# Assignment
Each entry needs to be retyped exactly.

# Input for this task
-*-*-

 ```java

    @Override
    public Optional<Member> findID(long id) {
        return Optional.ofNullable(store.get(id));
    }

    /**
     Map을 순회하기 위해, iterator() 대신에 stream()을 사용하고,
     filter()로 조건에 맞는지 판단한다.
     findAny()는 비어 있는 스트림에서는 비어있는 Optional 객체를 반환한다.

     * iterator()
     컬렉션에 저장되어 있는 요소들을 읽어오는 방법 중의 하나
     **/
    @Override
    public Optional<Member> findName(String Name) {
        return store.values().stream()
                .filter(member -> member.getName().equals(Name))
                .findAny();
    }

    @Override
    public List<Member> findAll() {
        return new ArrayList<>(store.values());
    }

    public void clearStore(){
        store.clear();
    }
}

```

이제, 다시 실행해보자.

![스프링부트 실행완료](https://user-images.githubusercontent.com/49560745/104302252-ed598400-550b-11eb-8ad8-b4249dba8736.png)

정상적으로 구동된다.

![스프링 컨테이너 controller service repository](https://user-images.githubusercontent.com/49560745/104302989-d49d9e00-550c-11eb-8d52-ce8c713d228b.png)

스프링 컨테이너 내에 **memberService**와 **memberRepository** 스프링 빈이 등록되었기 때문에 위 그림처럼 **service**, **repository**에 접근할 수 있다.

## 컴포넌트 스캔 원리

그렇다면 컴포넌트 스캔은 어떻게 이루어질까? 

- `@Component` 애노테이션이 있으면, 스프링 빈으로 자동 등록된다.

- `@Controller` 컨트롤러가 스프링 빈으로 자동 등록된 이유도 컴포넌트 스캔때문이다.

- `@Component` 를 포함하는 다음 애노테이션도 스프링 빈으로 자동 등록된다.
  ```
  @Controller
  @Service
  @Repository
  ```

-*-*-

# Result for this exercise
 ```java

    @Override
    public Optional<Member> findID(long id) {
        return Optional.ofNullable(store.get(id));
    }

    /**
     Map을 순회하기 위해, iterator() 대신에 stream()을 사용하고,
     filter()로 조건에 맞는지 판단한다.
     findAny()는 비어 있는 스트림에서는 비어있는 Optional 객체를 반환한다.

     * iterator()
     컬렉션에 저장되어 있는 요소들을 읽어오는 방법 중의 하나
     **/
    @Override
    public Optional<Member> findName(String Name) {
        return store.values().stream()
                .filter(member -> member.getName().equals(Name))
                .findAny();
    }

    @Override
    public List<Member> findAll() {
        return new ArrayList<>(store.values());
    }

    public void clearStore(){
        store.clear();
    }
}

```

이제, 다시 실행해보자.

![스프링부트 실행완료](https://user-images.githubusercontent.com/49560745/104302252-ed598400-550b-11eb-8ad8-b4249dba8736.png)

정상적으로 구동된다.

![스프링 컨테이너 controller service repository](https://user-images.githubusercontent.com/49560745/104302989-d49d9e00-550c-11eb-8d52-ce8c713d228b.png)

스프링 컨테이너 내에 **memberService**와 **memberRepository** 스프링 빈이 등록되었기 때문에 위 그림처럼 **service**, **repository**에 접근할 수 있다.

## 컴포넌트 스캔 원리

그렇다면 컴포넌트 스캔은 어떻게 이루어질까? 

- `@Component` 애노테이션이 있으면, 스프링 빈으로 자동 등록된다.

- `@Controller` 컨트롤러가 스프링 빈으로 자동 등록된 이유도 컴포넌트 스캔때문이다.

- `@Component` 를 포함하는 다음 애노테이션도 스프링 빈으로 자동 등록된다.
  ```
  @Controller
  @Service
  @Repository
  ```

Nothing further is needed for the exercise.